Now, let's get back to prompting—the process of designing prompts for effective communication with an LLM. Our Search Agent is based on ReAct prompting, a short form of Reasoning and Acting. During question answering, the agent makes verbal reasoning traces and then chooses the action needed to get the desired answer. The whole scheme can be described as a loop consisting of 3 steps: Thought, Action, and Observation. These steps are repeated until the answer is found.

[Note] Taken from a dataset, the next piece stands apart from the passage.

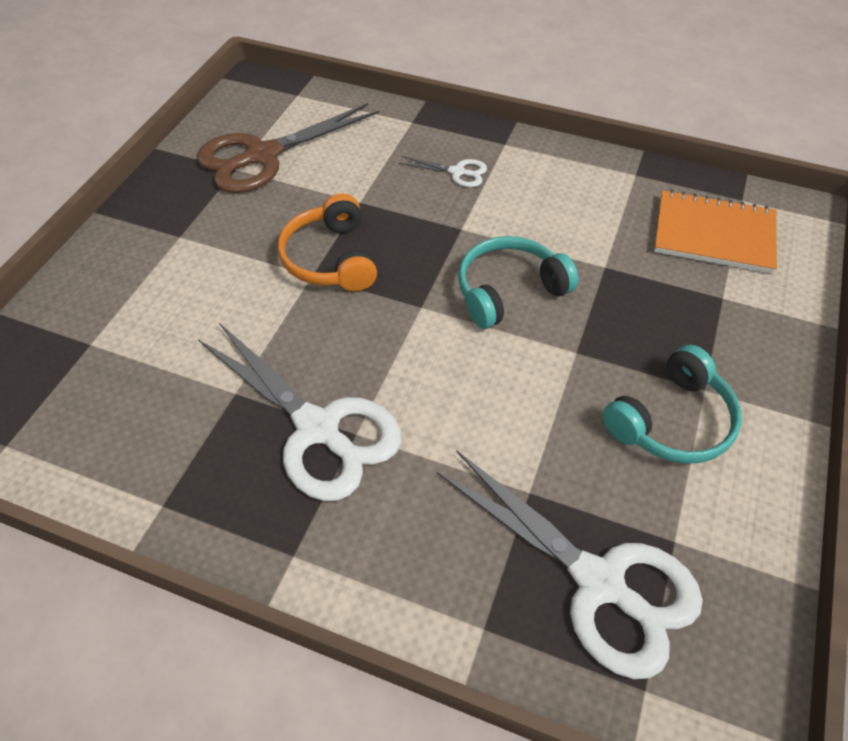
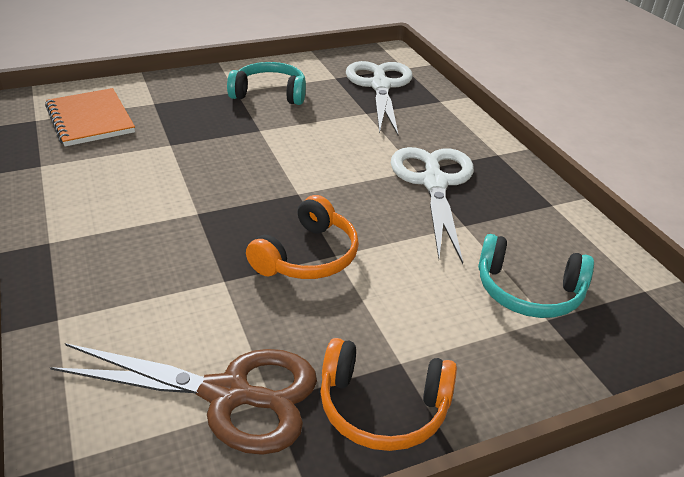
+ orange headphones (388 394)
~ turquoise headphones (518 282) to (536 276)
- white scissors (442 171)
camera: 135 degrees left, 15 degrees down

Our implementation of a search agent is versatile and uses various strategies, such as simple search engine querying and data extraction from websites, databases, etc. The process of obtaining all needed data is quite complex and can be divided into several separate steps. The agent can decide by itself if additional actions are required in case of a challenging energy object. The results of the data retrieval step are displayed below.

Further steps

The mapping system described above is useful for a single image and can also be used with a set of satellite images to create an entire energy grid. In order to do this, the identified energy objects are connected via power lines (poles and cables) and data from the web. The map includes all energy objects, their actual generation amounts, and shows the current state of the energy grid.

Conclusions

After three months of dedicated work by our small team, we delivered a solution that addresses the key challenge for power flow tracing: data availability. The final system takes an image as an input, successfully finds the power grid objects using object detection models, and feeds the coordinates to the LLM, which uses guided and unguided approaches to dig up information from the internet. The model shows good results, with quite efficient metrics, proving that it is possible to enhance the quality of power tracing, at least on a high level. Our next steps involve extending the model to cover middle voltage systems and fulfil the power tracing requirements.

While the technologies we used, such as Object Detection and Large Language Models, are not entirely novel, our approach demonstrates the importance of collecting and connecting the available data. With a continued investment of time and resources, we are confident that we can achieve our goal of creating a comprehensive power infrastructure map at high and medium voltage levels—a vital tool that can accelerate the transition to clean, distributed power.